Pandas is a cornerstone of data analysis in Python. `Flow` provides easy ways to move data to and from pandas DataFrames.

### Converting to a Pandas DataFrame (`.to_pandas()`)

As seen in the previous section on IO, `.to_pandas()` consumes the `Flow` and returns a pandas DataFrame.

```python
df_events = Flow(events).filter(lambda r: r.get("period") == 1).to_pandas()
print(df_events.info())
```

### Generating Descriptive Statistics (`.describe()`)
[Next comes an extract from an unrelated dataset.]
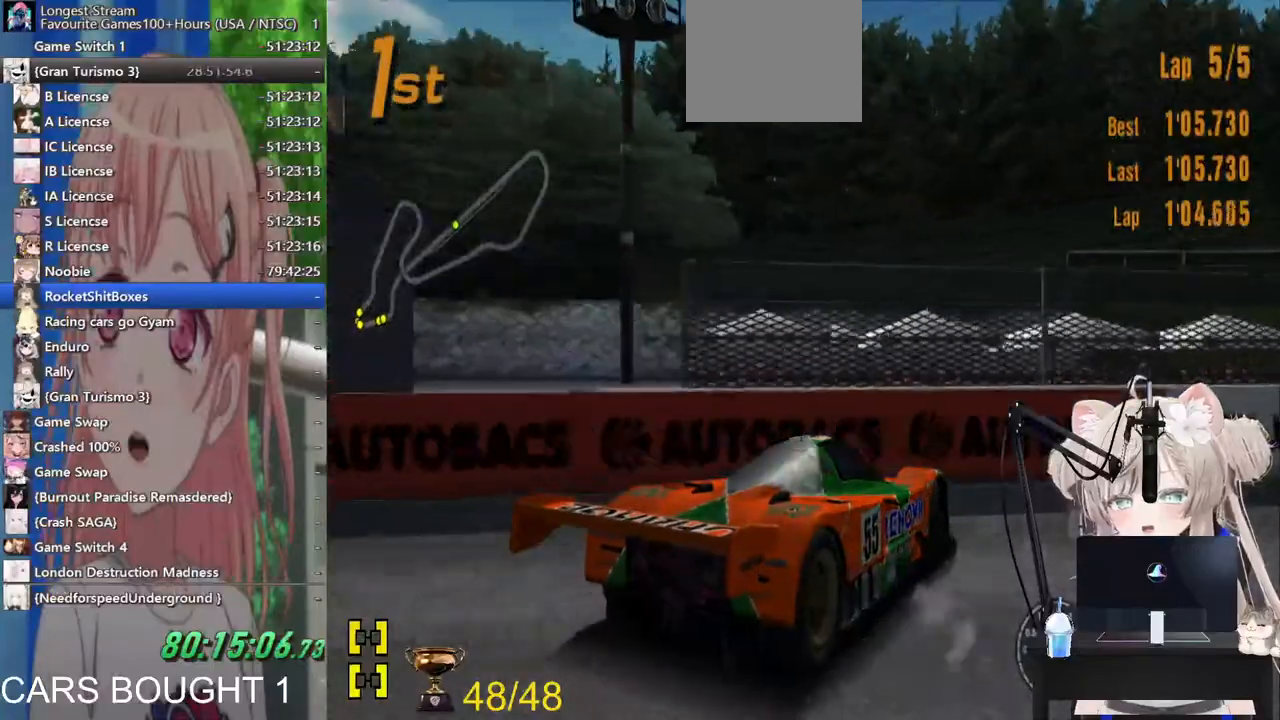
{"buttons": ["TRIANGLE", "R1"], "left_stick": "down", "right_stick": "center", "events": [[417, "R1", "down"], [483, "left_stick", "down"]]}
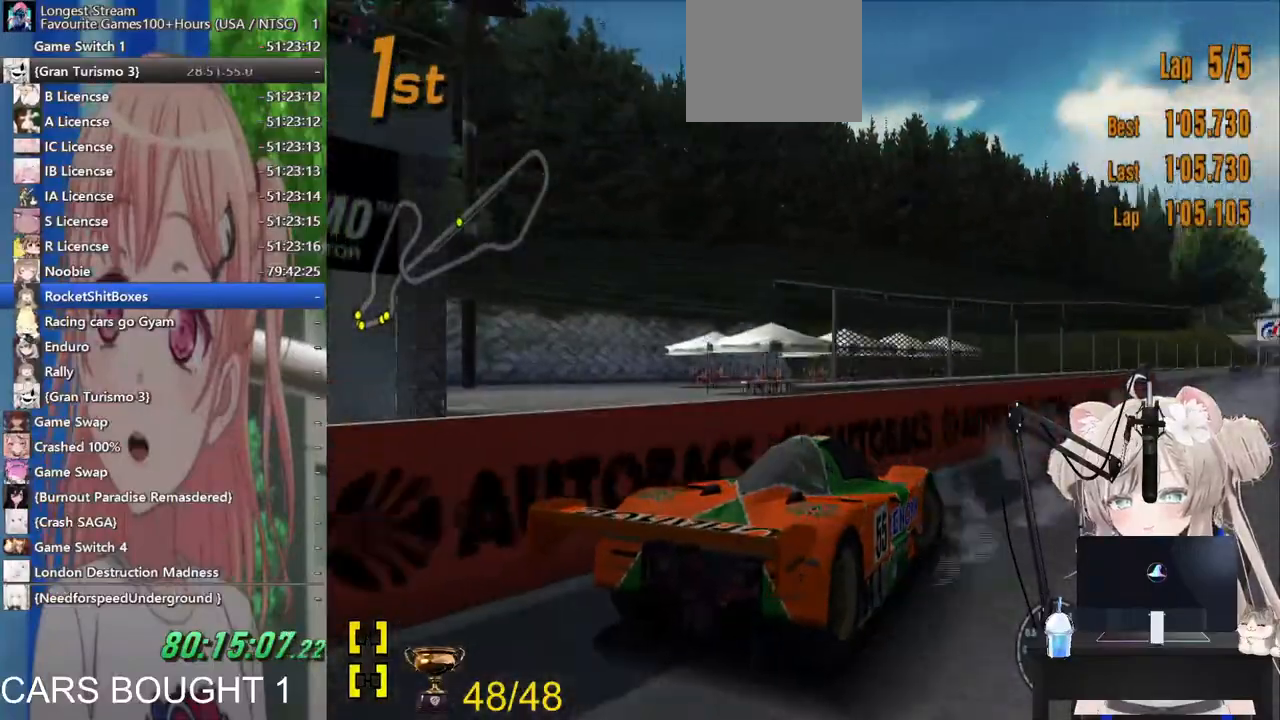
{"buttons": ["TRIANGLE"], "left_stick": "down-left", "right_stick": "center", "events": [[83, "R1", "up"], [117, "left_stick", "down-right"], [417, "left_stick", "down-left"]]}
`.describe(percentiles=..., include=..., exclude=...)` consumes the `Flow`, converts it to a pandas DataFrame internally, and then calls the DataFrame's `.describe()` method, returning a pandas DataFrame with summary statistics.

```python
# Assuming shots_flow contains only shot events
numeric_shot_stats = shots_flow.select(
    "shot_statsbomb_xg", "shot_end_location_x", "shot_end_location_y") \
                              .describe()
print(numeric_shot_stats)

# Describe specific columns or dtypes
all_event_description = events_flow.describe(include='object') # Describe object/string columns
```

This is a quick way to get an overview of your data's distribution, similar to pandas.DataFrame.describe().

These utility and interoperability methods make `Flow` a more complete and practical tool. They allow you to understand your data at various stages, customize processing with your own logic, and seamlessly integrate with the broader Python data science ecosystem, especially pandas.